Oldest U.S. Nuclear Plant Shuts Down

The Oyster Creek Nuclear Generating Station in New Jersey, the oldest operating nuclear plant in the U.S., was shut down September 17. Workers marked the closure with a ceremony at the plant, as 400 current employees and former workers watched via a livestream as operators took the plant offline.

Oyster Creek, a 625-MW single-reactor plant on the Jersey Shore about 60 miles east of Philadelphia, Pennsylvania, entered commercial operation December 1, 1969. The Nine Mile Point Nuclear Generating Station went online that same day near Oswego, New York, but Oyster Creek’s operating license was granted first. Nine Mile Point remains in operation; after today’s closure of Oyster Creek, there are 98 reactors in commercial operation at 60 nuclear power plants across the country, though several others are slated to shut down over the next few years as nuclear plants struggle to remain financially viable in an era of low power prices.

Chicago, Illinois-based plant owner Exelon has reached an agreement to sell Oyster Creek, its property, and a nearly $1 billion decommissioning trust fund to Holtec International, a Camden, New Jersey, energy supplier. Holtec would take over the process of decommissioning the plant and restoring it for future development, a process that Exelon has estimated will cost as much as $1.4 billion. Exelon, which has an outline of the decommissioning process on its website, had discussed a 75-year decommissioning process, during which the site would remain dormant until radiation levels returned to normal. Holtec has proposed an eight-year process. The sale requires both federal and state approval and is not expected to be finalized until late 2019.

Officials with the U.S. Nuclear Regulatory Commission (NRC) in July said radioactive material is likely to remain at the site until at least the late 2070s, and perhaps beyond. NRC officials have said Exelon, , has moved nuclear fuel rods into dry-storage units, or casks, which are steel containers encased in concrete. The casks are designed to store nuclear material while its radioactivity decreases over time. More fuel rods will be moved into casks over the next few years, with all the remaining nuclear fuel rods taken from storage pools and placed into dry storage by mid-year 2024.

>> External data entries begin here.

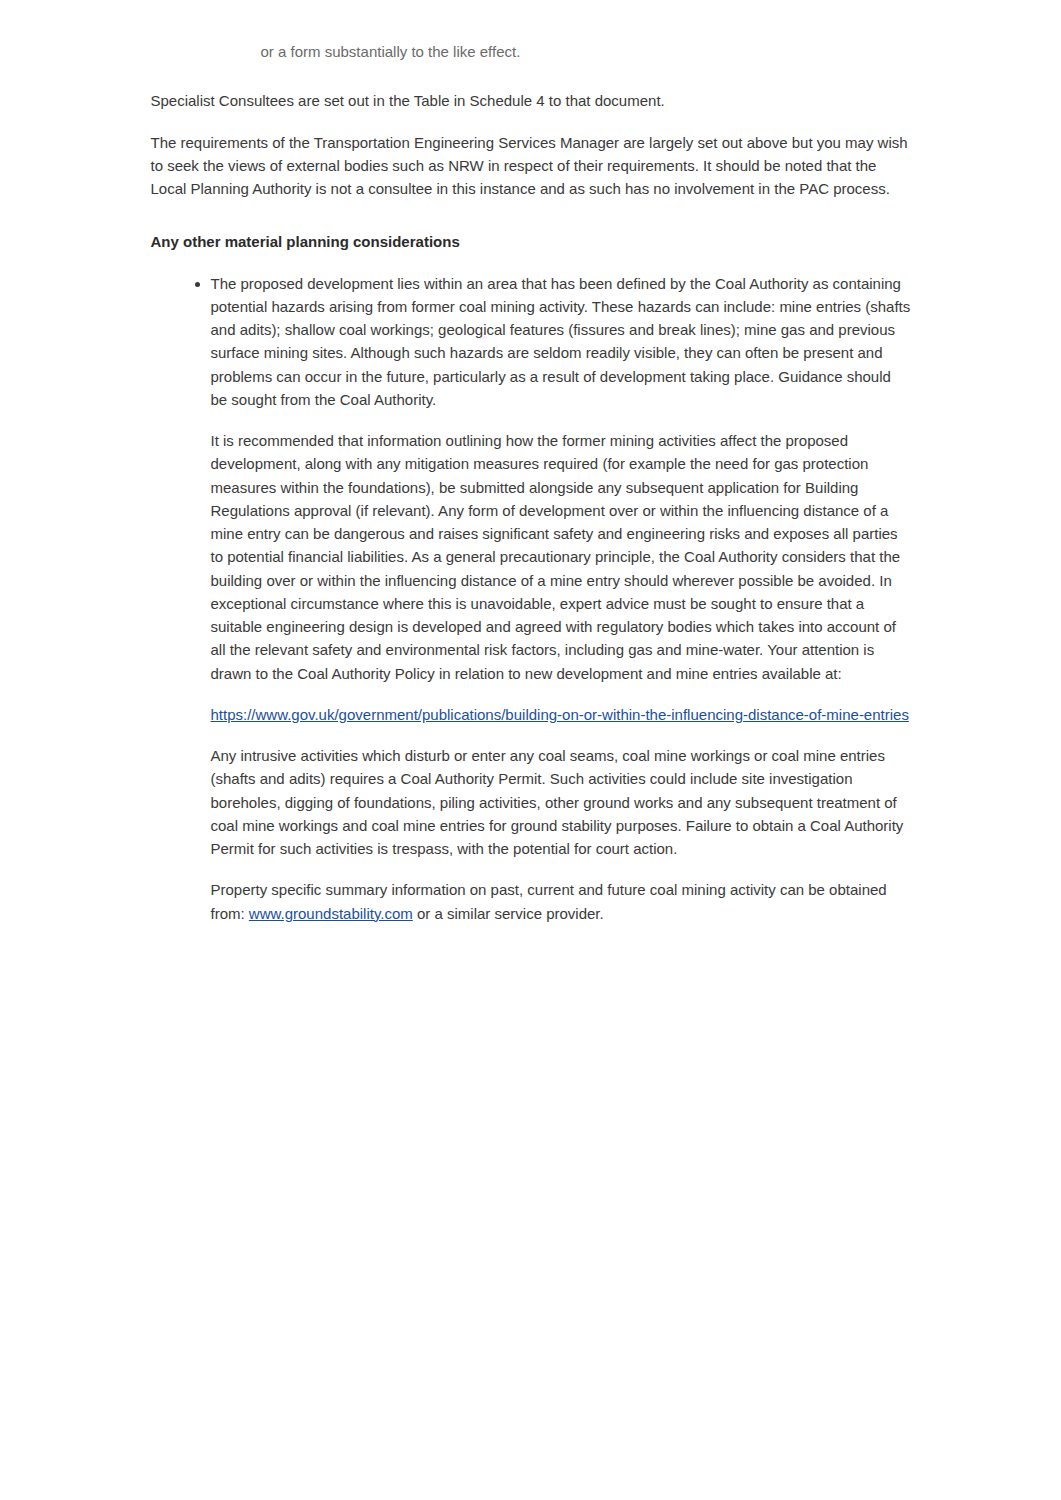or a form substantially to the like effect.
Specialist Consultees are set out in the Table in Schedule 4 to that document.
The requirements of the Transportation Engineering Services Manager are largely set out above but you may wish to seek the views of external bodies such as NRW in respect of their requirements. It should be noted that the Local Planning Authority is not a consultee in this instance and as such has no involvement in the PAC process.
Any other material planning considerations
The proposed development lies within an area that has been defined by the Coal Authority as containing potential hazards arising from former coal mining activity. These hazards can include: mine entries (shafts and adits); shallow coal workings; geological features (fissures and break lines); mine gas and previous surface mining sites. Although such hazards are seldom readily visible, they can often be present and problems can occur in the future, particularly as a result of development taking place. Guidance should be sought from the Coal Authority.
It is recommended that information outlining how the former mining activities affect the proposed development, along with any mitigation measures required (for example the need for gas protection measures within the foundations), be submitted alongside any subsequent application for Building Regulations approval (if relevant). Any form of development over or within the influencing distance of a mine entry can be dangerous and raises significant safety and engineering risks and exposes all parties to potential financial liabilities. As a general precautionary principle, the Coal Authority considers that the building over or within the influencing distance of a mine entry should wherever possible be avoided. In exceptional circumstance where this is unavoidable, expert advice must be sought to ensure that a suitable engineering design is developed and agreed with regulatory bodies which takes into account of all the relevant safety and environmental risk factors, including gas and mine-water. Your attention is drawn to the Coal Authority Policy in relation to new development and mine entries available at:
https://www.gov.uk/government/publications/building-on-or-within-the-influencing-distance-of-mine-entries
Any intrusive activities which disturb or enter any coal seams, coal mine workings or coal mine entries (shafts and adits) requires a Coal Authority Permit. Such activities could include site investigation boreholes, digging of foundations, piling activities, other ground works and any subsequent treatment of coal mine workings and coal mine entries for ground stability purposes. Failure to obtain a Coal Authority Permit for such activities is trespass, with the potential for court action.
Property specific summary information on past, current and future coal mining activity can be obtained from: www.groundstability.com or a similar service provider.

Oyster Creek will be in a “safe store” condition until 2075, with dismantling of the plant set for a period between 2075 and 2078, although Exelon has said the timeline could be condensed as the company moves ahead with decommissioning. Oyster Creek in 2009 received a 20-year operating license extension, to 2029, from the NRC, but a year later said it would close the plant early as part of a deal with New Jersey regulators after state officials said the plant needed to install expensive cooling tower technology required by the New Jersey Department of Environmental Protection.

Exelon began cutting jobs at the plant earlier this year in anticipation of the closure. The company in February said a shutdown this year would “give Oyster Creek employees a better opportunity to pursue open positions across the Exelon family of companies. The decision will also help Exelon better manage resources as fuel and maintenance costs continue to rise amid historically low power prices.”

A May report from the U.S. Energy Information Administration (EIA) said continued low prices for natural gas, the growth of renewable energy resources, and diminishing demand for electricity have made nuclear power less competitive in the power marketplace. The EIA report said another nine plants are scheduled to close by 2025, with more closure announcements expected.

The Trump administration has made efforts to prop up both coal-fired and nuclear power generation, including asking for market changes to reward baseload generation. Ed McGinnis, principal deputy assistant secretary for the Office of Nuclear Energy at the U.S. Department of Energy (DOE), in a statement provided to POWER on September 17 said: “Nuclear energy has demonstrated itself repeatedly as a clean, reliable, and resilient source of electricity, producing 20% of the nation’s electricity and 56% of our total clean energy. This Administration and [DOE] Secretary [Rick] Perry are committed to reviving and revitalizing the nuclear industry. We will continue to work with our national laboratories and industry to develop advanced nuclear energy technologies.”

POWER magazine in its February 2018 issue published an interactive map showing a sampling of abandoned reactor construction projects across the U.S. over the past several decades, highlighting the difficulty of developing new U.S. nuclear plants. Only one new nuclear reactor project is currently underway: Units 3 and 4 at the Vogtle plant in Georgia are under construction, though the project has been beset by construction delays and cost overruns. A recent lawsuit also threatens the project.